Book Forecasting New Jersey s Electricity Demand Using Auto Regressive Models

Download or read book Forecasting New Jersey s Electricity Demand Using Auto Regressive Models written by Shankar Chandramowli and published by . This book was released on 2013 with total page 0 pages. Available in PDF, EPUB and Kindle. Book excerpt: Forecasting is an important tool in planning and policy making. Electricity load forecasting is necessary for power systems planning, efficient dispatching of electricity in the grid and to forecast other macro-economic trends. This paper summarizes and presents auto-regressive techniques/processes as a practical tool in forecasting electricity demand. This paper attempts to model the long-term electricity demand for New Jersey using three different auto-regression models: ARMAX (autoregressive moving average with exogenous variables) model, Vector auto-regressions (VAR) and Bayesian VAR (BVAR). The application of VAR/BVAR to electricity demand forecasting is relatively new and untested. The forecasting performance of each model is assessed using different forecast error metrics. For the given case study, the VAR model produced the best forecast.

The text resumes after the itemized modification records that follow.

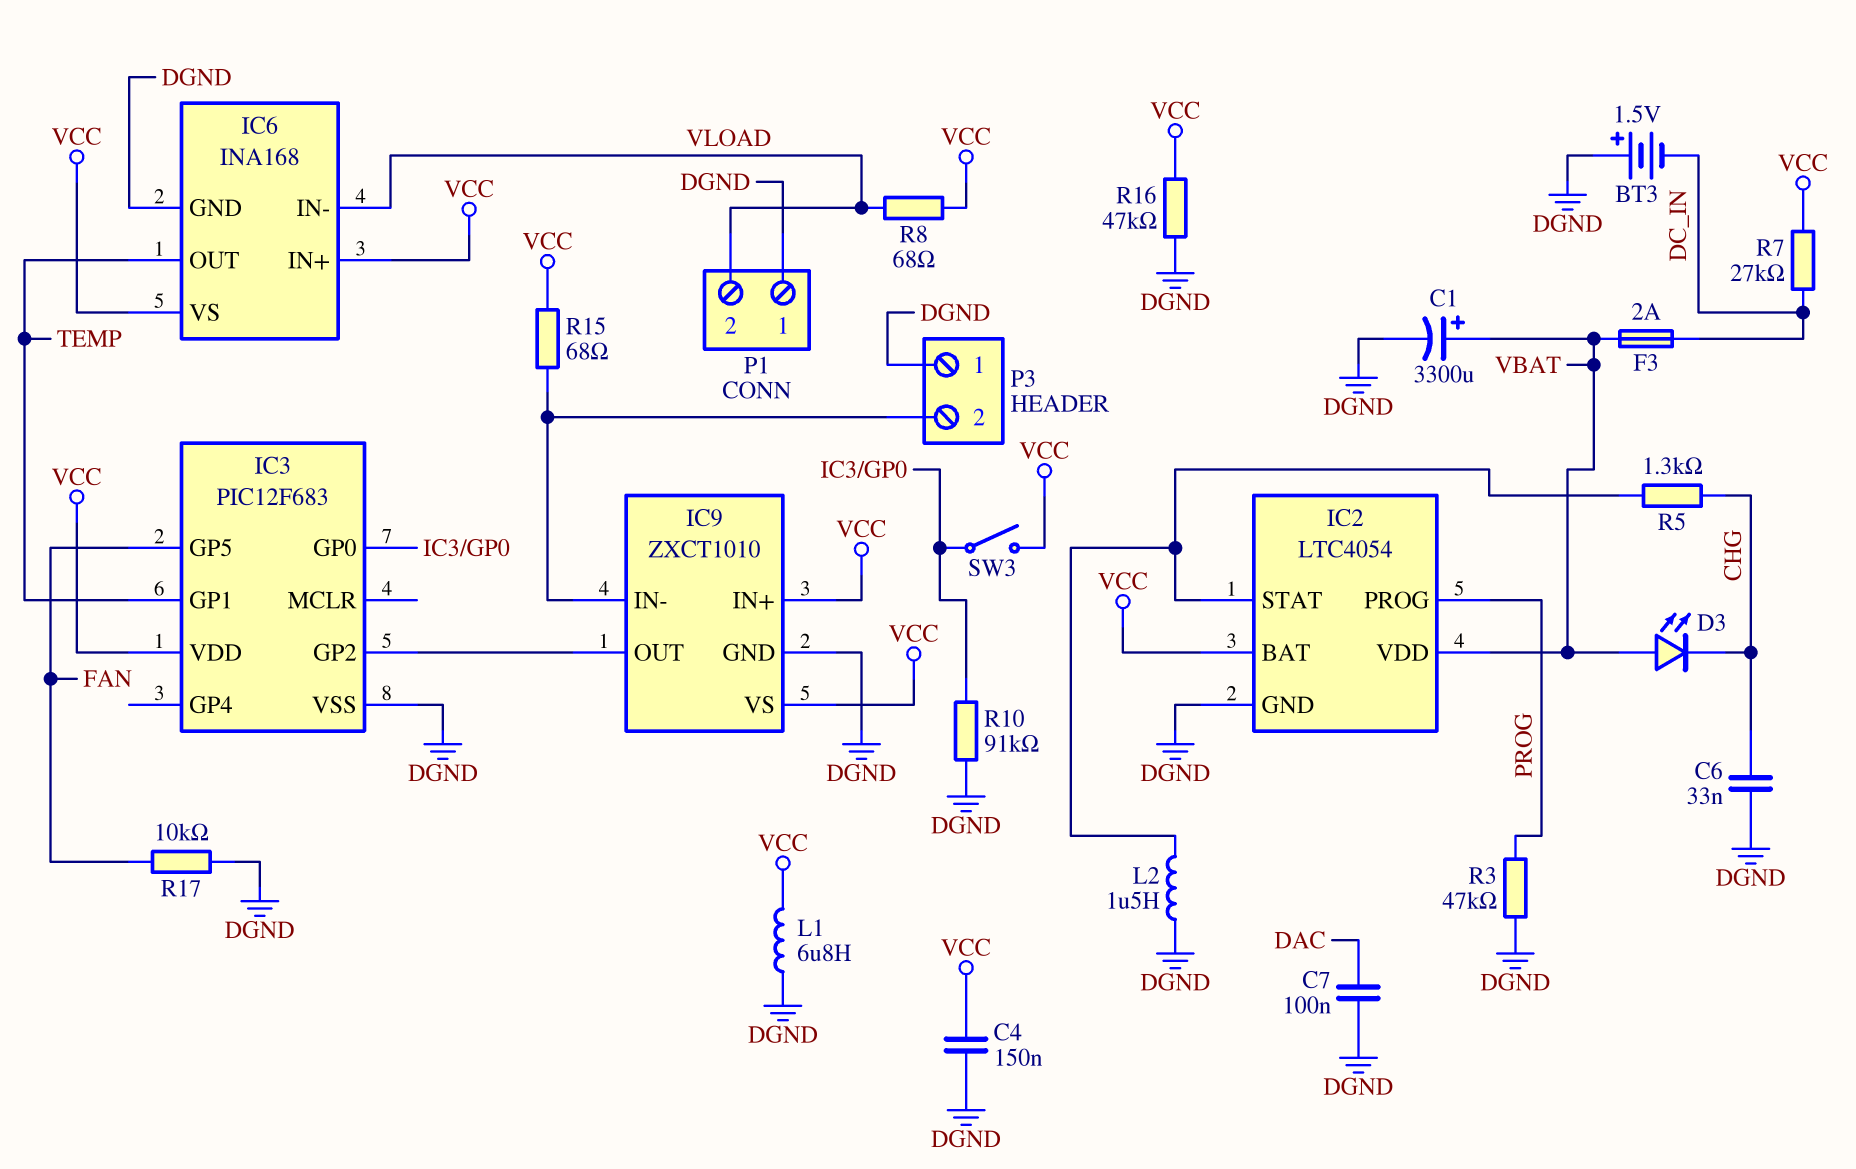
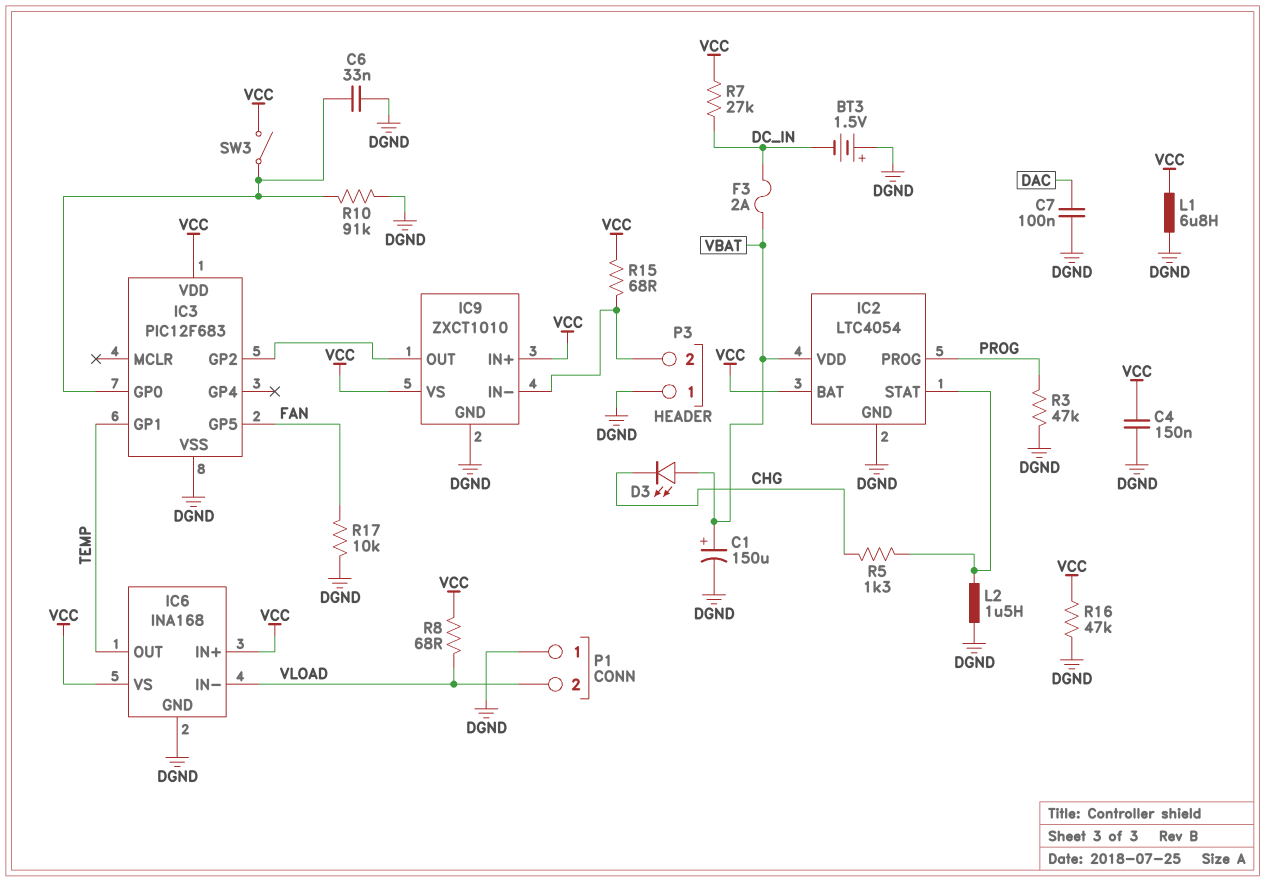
C1: 3300uF (plus VBAT, minus DGND) -> 150uF (plus VBAT, minus DGND)
C6: 33nF (CHG, DGND) -> 33nF (DGND, IC3/GP0)

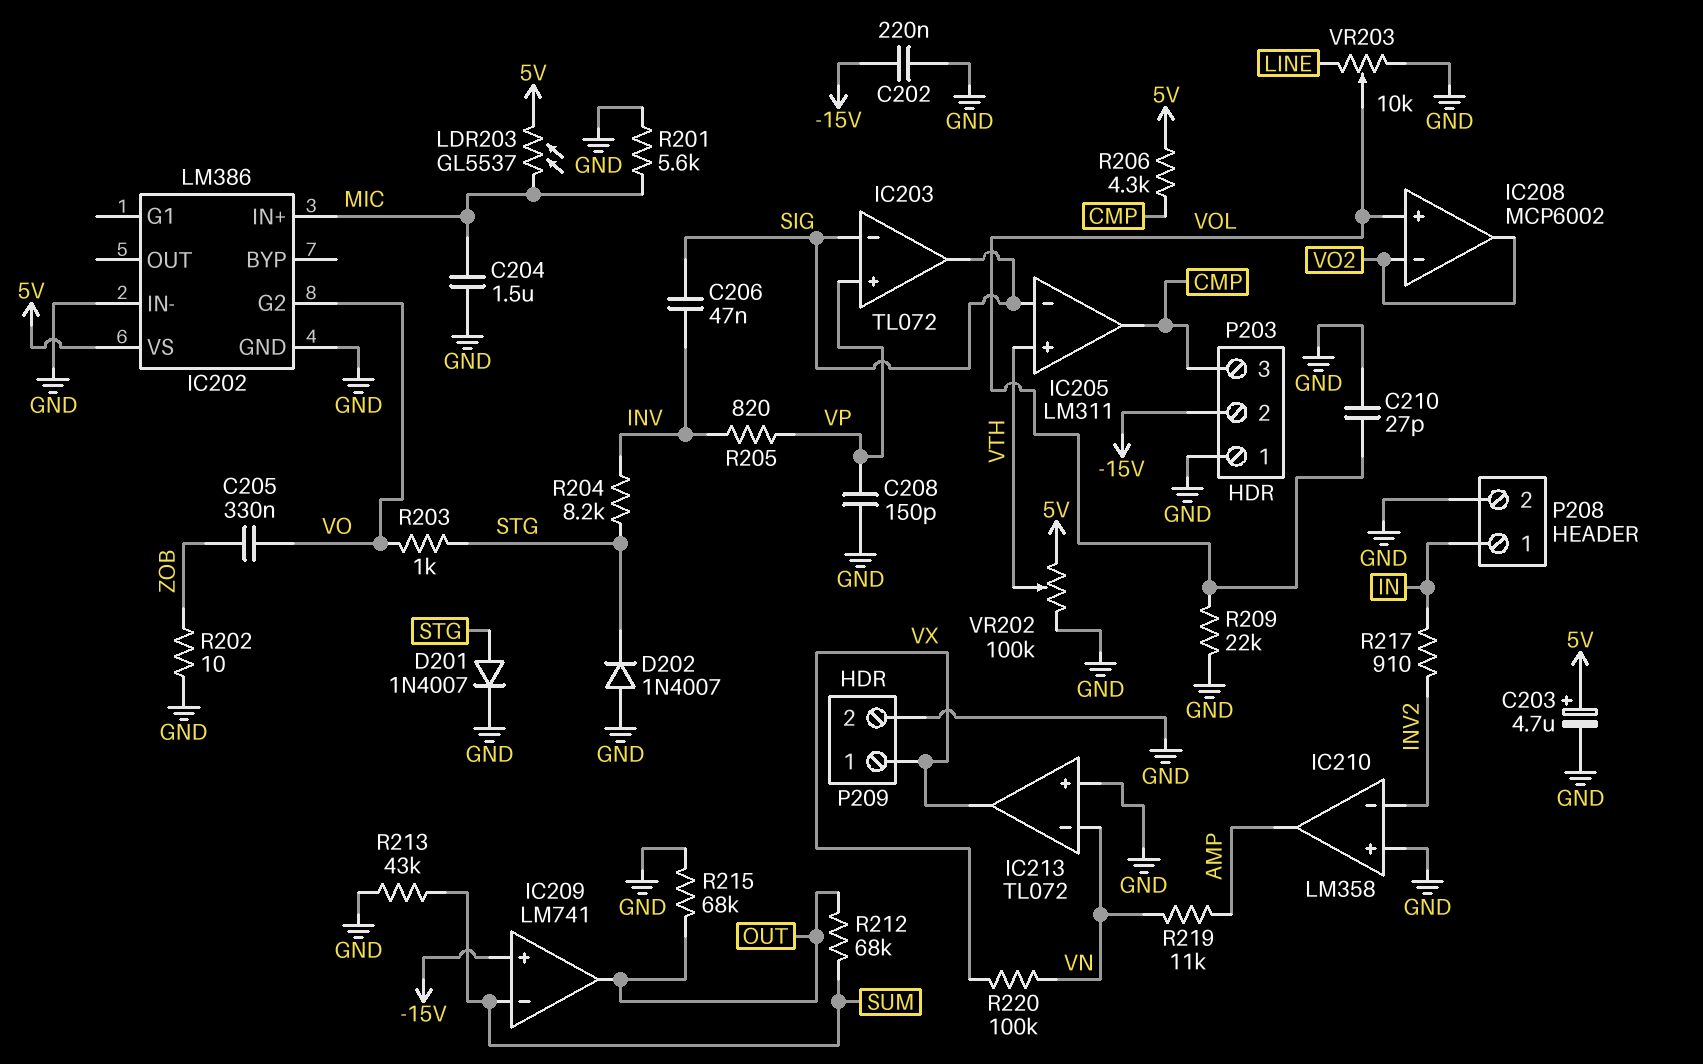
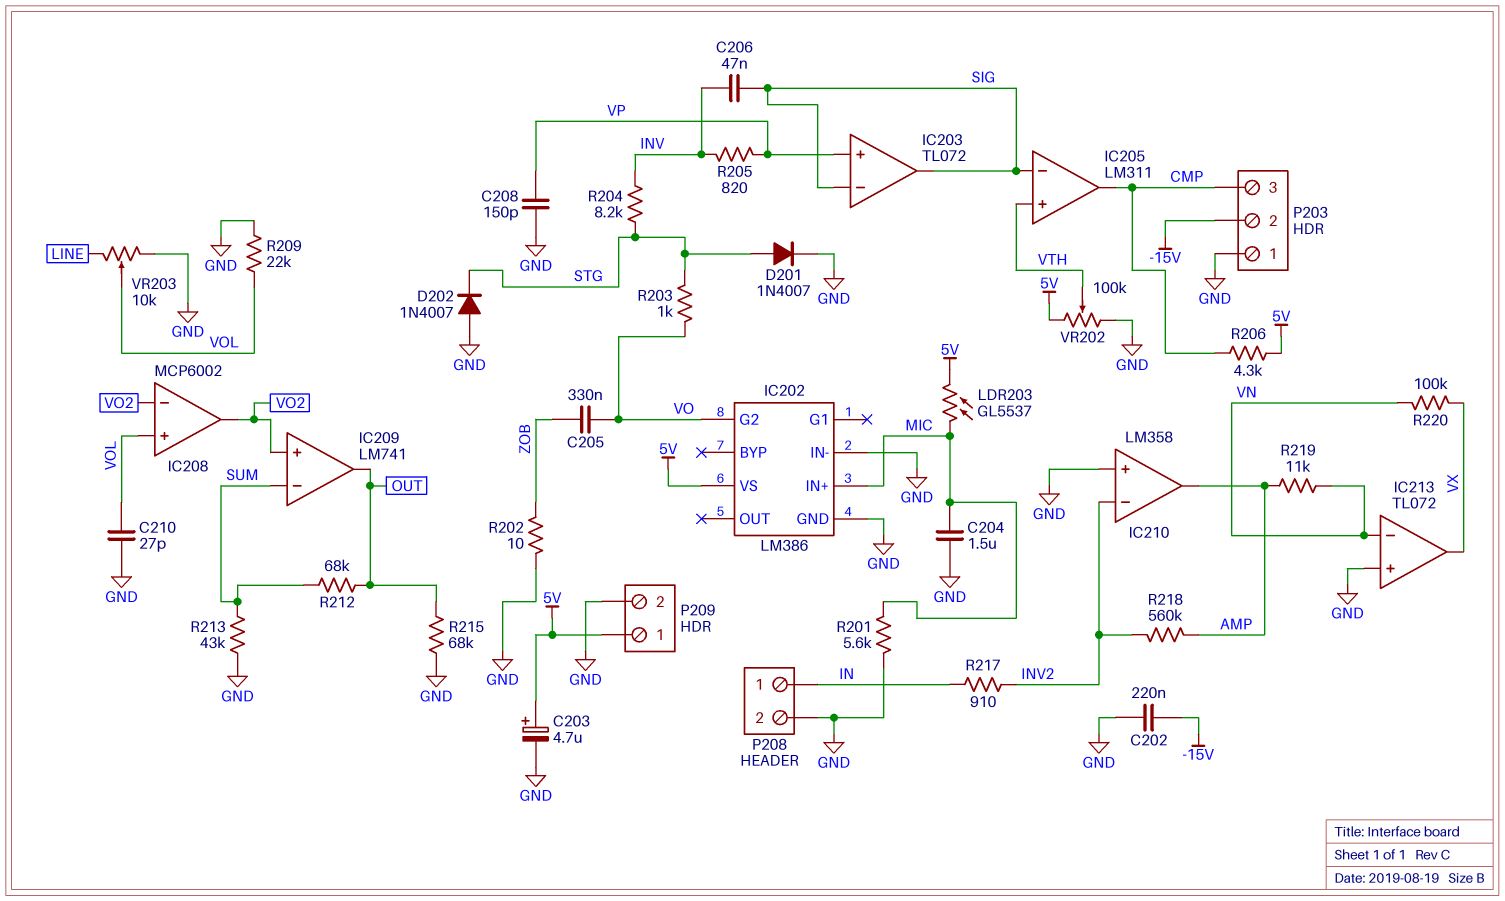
IC209 pin in+: -15V -> VO2
P209 pin 1: VX -> 5V
R218: none -> 560k (AMP, INV2)

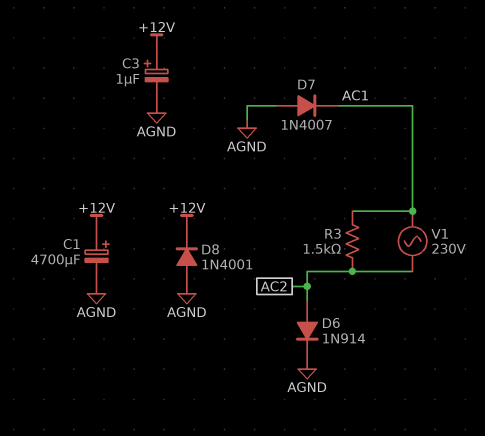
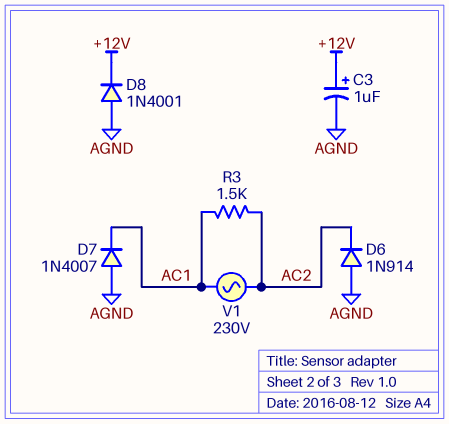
C1: 4700uF (plus +12V, minus AGND) -> none
D6: diode 1N914 (A AC2, K AGND) -> diode 1N914 (A AGND, K AC2)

Book Modelling and Forecasting Electricity Demand Using Aggregate and Disaggregrate Data

Download or read book Modelling and Forecasting Electricity Demand Using Aggregate and Disaggregrate Data written by Ivan Gordon Dodds and published by . This book was released on 1988 with total page pages. Available in PDF, EPUB and Kindle. Book excerpt:

Book Data Mining and Machine Learning in Building Energy Analysis

Download or read book Data Mining and Machine Learning in Building Energy Analysis written by Frédéric Magoules and published by John Wiley & Sons. This book was released on 2016-01-05 with total page 186 pages. Available in PDF, EPUB and Kindle. Book excerpt: The energy consumption of a building has, in recent years, become a determining factor during its design and construction. With carbon footprints being a growing issue, it is important that buildings be optimized for energy conservation and CO2 reduction. This book therefore presents AI models and optimization techniques related to this application. The authors start with a review of recent models for the prediction of building energy consumption: engineering methods, statistical methods, artificial intelligence methods, ANNs and SVMs in particular. The book then focuses on SVMs, by first applying them to building energy consumption, then presenting the principles and various extensions, and SVR. The authors then move on to RDP, which they use to determine building energy faults through simulation experiments before presenting SVR model reduction methods and the benefits of parallel computing. The book then closes by presenting some of the current research and advancements in the field.